In talent: World-class at the research level, critically short at the deployment level. That seventy-five percent barrier number is real and painful.

What This Means

Here's the thing about small countries and AI. Sweden will never outspend the United States on compute. It will never out-hire Google on talent. It will never out-data Common Crawl on raw volume. But it can do something that no American company has the incentive to do: build AI that truly understands Swedish.

Not "speaks Swedish" the way Claude does — by having encountered enough Swedish text in a massive multilingual training set. But understands Swedish the way a well-read Swede does: the cultural references, the bureaucratic language, the difference between formal rikssvenska and the way people actually talk in Jämtland versus Skåne, the legal traditions, the institutional norms.

The WARA AI-TRICS model, if it succeeds, won't compete with Claude or GPT-five on general reasoning. It will compete on Swedish competence. And for the Swedish public sector, the healthcare system, the legal system, the education system — Swedish competence might matter more than general reasoning.

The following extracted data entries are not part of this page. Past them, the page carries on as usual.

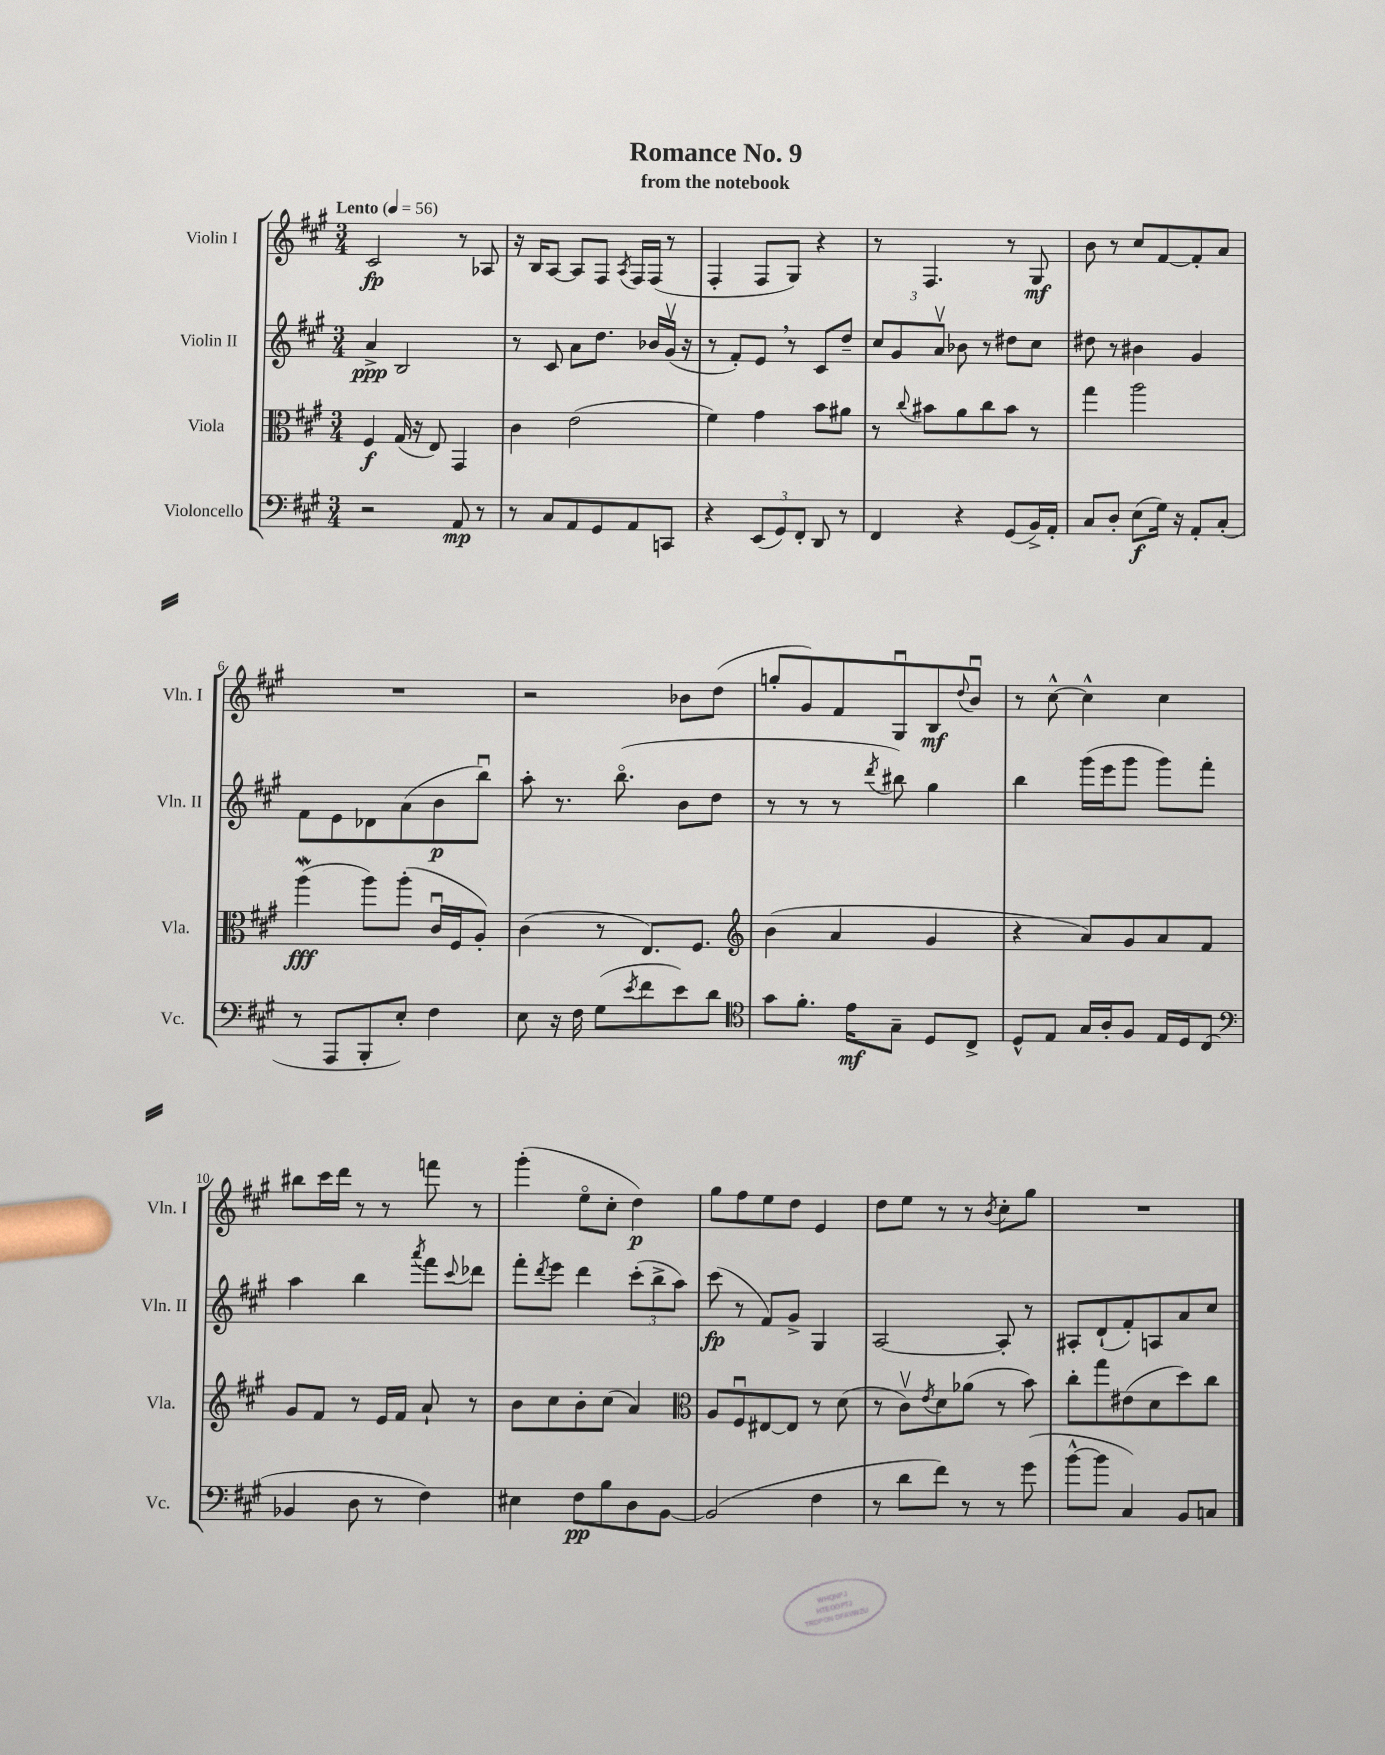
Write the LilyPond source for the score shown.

\header { title = "Romance No. 9" subtitle = "from the notebook" }
<<
\new StaffGroup <<
\new Staff = "s0" \with { instrumentName = "Violin I" shortInstrumentName = "Vln. I" } {
    \clef treble \key a \major \numericTimeSignature \time 3/4 \tempo "Lento" 4 = 56
    cis'2\fp r8 aes8 |
    r16 b16 a8~ a8 fis8 \acciaccatura { a8 } fis16 fis16( r8 |
    fis4-. fis8 gis8) r4 |
    r8 fis4. r8 gis8\mf |
    b'8 r8 cis''8 fis'8~ fis'8-. a'8 |
    R2. |
    r2 bes'8 d''8( |
    g''8-. gis'8) fis'8 gis8\downbow b8\mf \appoggiatura { d''8 } b'8\downbow |
    r8 cis''8~-^ cis''4-^ cis''4 |
    bis''8 cis'''16 d'''16 r8 r8 f'''8 r8 |
    gis'''4-.( e''8\flageolet cis''8-. d''4\p) |
    gis''8 fis''8 e''8 d''8 e'4 |
    d''8 e''8 r8 r8 \acciaccatura { b'8 } cis''8-. gis''8 |
    R2. \bar "|." |
}
\new Staff = "s1" \with { instrumentName = "Violin II" shortInstrumentName = "Vln. II" } {
    \clef treble \key a \major \numericTimeSignature \time 3/4
    a'4->\ppp b2 |
    r8 cis'8 a'8 d''8. bes'16 gis'16\upbow( r16 |
    r8 fis'8-.) e'8 \breathe r8 cis'8 d''8-- |
    \tuplet 3/2 { cis''8 gis'8 a'8\upbow } bes'8 r8 dis''8 cis''8 |
    dis''8 r8 bis'4 gis'4 |
    fis'8 e'8 des'8 a'8( b'8\p b''8\downbow) |
    a''8-. r8. b''8.\flageolet( b'8 d''8 |
    r8 r8 r8 \acciaccatura { d'''8 } bis''8) gis''4 |
    b''4 gis'''16( e'''16 gis'''8 gis'''8) fis'''8-. |
    a''4 b''4 \acciaccatura { a'''8 } fis'''8 \appoggiatura { cis'''8 } des'''8 |
    fis'''8-. \acciaccatura { d'''8 } e'''8 d'''4 \tuplet 3/2 { cis'''8-.( b''8-> a''8) } |
    cis'''8\fp( r8 fis'8) gis'8-> gis4 |
    a2~ a8-. r8 |
    ais8-. d'8-!( fis'8-.) a8 a'8 cis''8 \bar "|." |
}
\new Staff = "s2" \with { instrumentName = "Viola" shortInstrumentName = "Vla." } {
    \clef alto \key a \major \numericTimeSignature \time 3/4
    fis4\f gis16( r16 e8) gis,4 |
    cis'4 e'2( |
    fis'4) gis'4 b'8 ais'8 |
    r8 \appoggiatura { cis''8 } bis'8 a'8 cis''8 bis'8 r8 |
    gis''4 a''2 |
    a''4\mordent\fff( a''8) a''8-.( cis'16\downbow fis16 a8-.) |
    cis'4( r8 e8.) fis8. |
    \clef treble b'4( a'4 gis'4 |
    r4 a'8) gis'8 a'8 fis'8 |
    gis'8 fis'8 r8 e'16 fis'16 a'8-! r8 |
    b'8 cis''8 b'8-. cis''8( a'4) |
    \clef alto a8 fis8\downbow eis8~ eis8 r8 d'8( |
    r8 cis'8\upbow) \acciaccatura { e'8 } d'8 aes'8( r8 b'8) |
    cis''8-. gis''8 eis'8( d'8 d''8) cis''8 \bar "|." |
}
\new Staff = "s3" \with { instrumentName = "Violoncello" shortInstrumentName = "Vc." } {
    \clef bass \key a \major \numericTimeSignature \time 3/4
    r2 a,8\mp r8 |
    r8 cis8 a,8 gis,8 a,8 c,8 |
    r4 \tuplet 3/2 { e,8( gis,8) fis,8-. } d,8 r8 |
    fis,4 r4 gis,8( b,16->) a,16-. |
    cis8 d8-. e8\f( gis16) r16 a,8-. cis8-.( |
    r8 a,,8 b,,8-. e8-.) fis4 |
    e8 r16 fis16 gis8( \acciaccatura { e'8 } fis'8 e'8) d'8 |
    \clef tenor gis'8 fis'8.-. e'16\mf gis8-- d8 cis8-> |
    d8-^ e8 gis16 a16-. fis8 e16 d16 cis8( |
    \clef bass bes,4 d8 r8 fis4) |
    eis4 fis8\pp b8 d8 b,8~ |
    b,2( fis4 |
    r8 d'8 fis'8) r8 r8 gis'8( |
    b'8~-^ b'8 cis4) b,8 c8 \bar "|." |
}
>>
>>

AI Sweden's head of research, Magnus Sahlgren, put it well when GPT-SW3 was released: they needed a large-scale Swedish dataset because no such datasets existed. Everything starts with the data. The model is just the function that memorizes and generalizes the data. If the data is rich, curated, and genuinely representative of Swedish language and culture, the model that learns from it will be uniquely valuable — regardless of whether it's the biggest model in the world.

Sweden isn't building the biggest AI. It's building the most Swedish AI. And in twenty twenty-six, that's finally starting to look like a strategy rather than a limitation.